Análises para verificar possíveis falsificações de bebidas também estão entre as atividades rotineiras dos peritos forenses. Esses casos exigem que o Químico também seja um bom observador, pois o trabalho começa pelo exame das embalagens. As garrafas de bebida falsa geralmente não possuem o lacre original, mas sim um anel de plástico, chamado válvula de retraque, adaptado. Esse dispositivo engana o consumidor, que só se dá conta de que comprou gato por lebre quando chega em casa e abre a garrafa, explica a perita Sirley Soares.
Uma conhecida marca de conhaque é a bebida mais falsificada. O destilado original é substituído por uma mistura de álcool comum e corante, que confere uma cor parecida com a do produto verdadeiro. "O sabor é diferente, entretanto se você não tiver o produto original no momento da confrontação é muito difícil distinguir um do outro", salienta a técnica.
Limitação - Segundo explica o perito criminal químico e diretor do Núcleo de Química (NQ), Ciro Ozaki, outros núcleos que juntamente com o NQ compõem o CEAP também fazem uso da química como instrumento de análises de materiais. São eles: Bioquímica e Biologia, Análise Instrumental, Exame de Entorpecentes e o de Balística, este último responsável por analisar armas e projéteis. O NQ tem a atribuição de fazer análises em explosivos e bebidas, além de lidar com a química em geral. O Núcleo de Física dá apoio ao de Química.

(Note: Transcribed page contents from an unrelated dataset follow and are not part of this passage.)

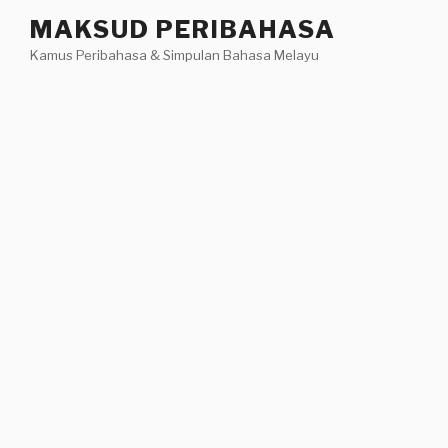
Skip
MAKSUD PERIBAHASA
to
Kamus Peribahasa & Simpulan Bahasa Melayu
content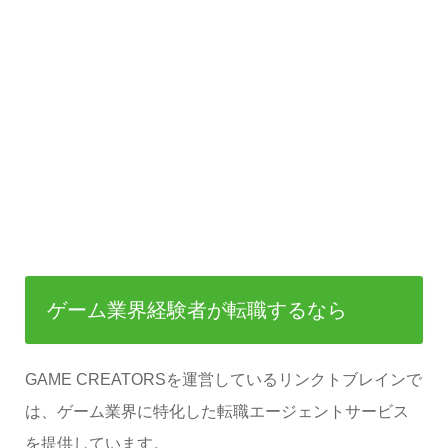
ゲーム業界経験者が転職するなら
GAME CREATORSを運営しているリンクトブレインで
は、ゲーム業界に特化した転職エージェントサービス
を提供しています。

Os peritos criminais forenses trabalham com os mesmos equipamentos que boa parte dos profissionais da química utiliza em seu dia-a-dia, como cromatógrafos e espectrômetros. Nem sempre o instrumental do NQ é o mais indicado para determinados trabalhos, geralmente os de caráter complementar, o que obriga seus técnicos a recorrerem aos laboratórios de entidades como o Instituto de Pesquisas Tecnológicas (IPT), Universidade de São Paulo (USP) ou Universidade Estadual de Campinas (UNICAMP).

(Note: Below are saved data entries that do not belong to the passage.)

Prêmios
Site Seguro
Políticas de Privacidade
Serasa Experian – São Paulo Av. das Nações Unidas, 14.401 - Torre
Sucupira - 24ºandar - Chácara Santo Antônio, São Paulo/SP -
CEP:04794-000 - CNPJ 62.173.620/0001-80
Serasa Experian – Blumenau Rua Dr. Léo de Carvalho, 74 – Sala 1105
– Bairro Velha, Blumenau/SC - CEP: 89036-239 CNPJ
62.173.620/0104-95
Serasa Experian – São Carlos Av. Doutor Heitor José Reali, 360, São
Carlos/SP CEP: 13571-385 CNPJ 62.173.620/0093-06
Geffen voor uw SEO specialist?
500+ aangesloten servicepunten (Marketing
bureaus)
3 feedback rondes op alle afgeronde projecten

O NQ possui um contingente reduzido. Dos nove peritos, sete são profissionais da química. "Temos um problema de recursos humanos e nem sempre conseguimos colocar as pessoas devidamente qualificadas nos locais em que se fazem necessárias, pois os outros núcleos também precisam de gente para dar andamento ao trabalho. Mas dentro do que a lei exige, está tudo correto", minimiza Ozaki.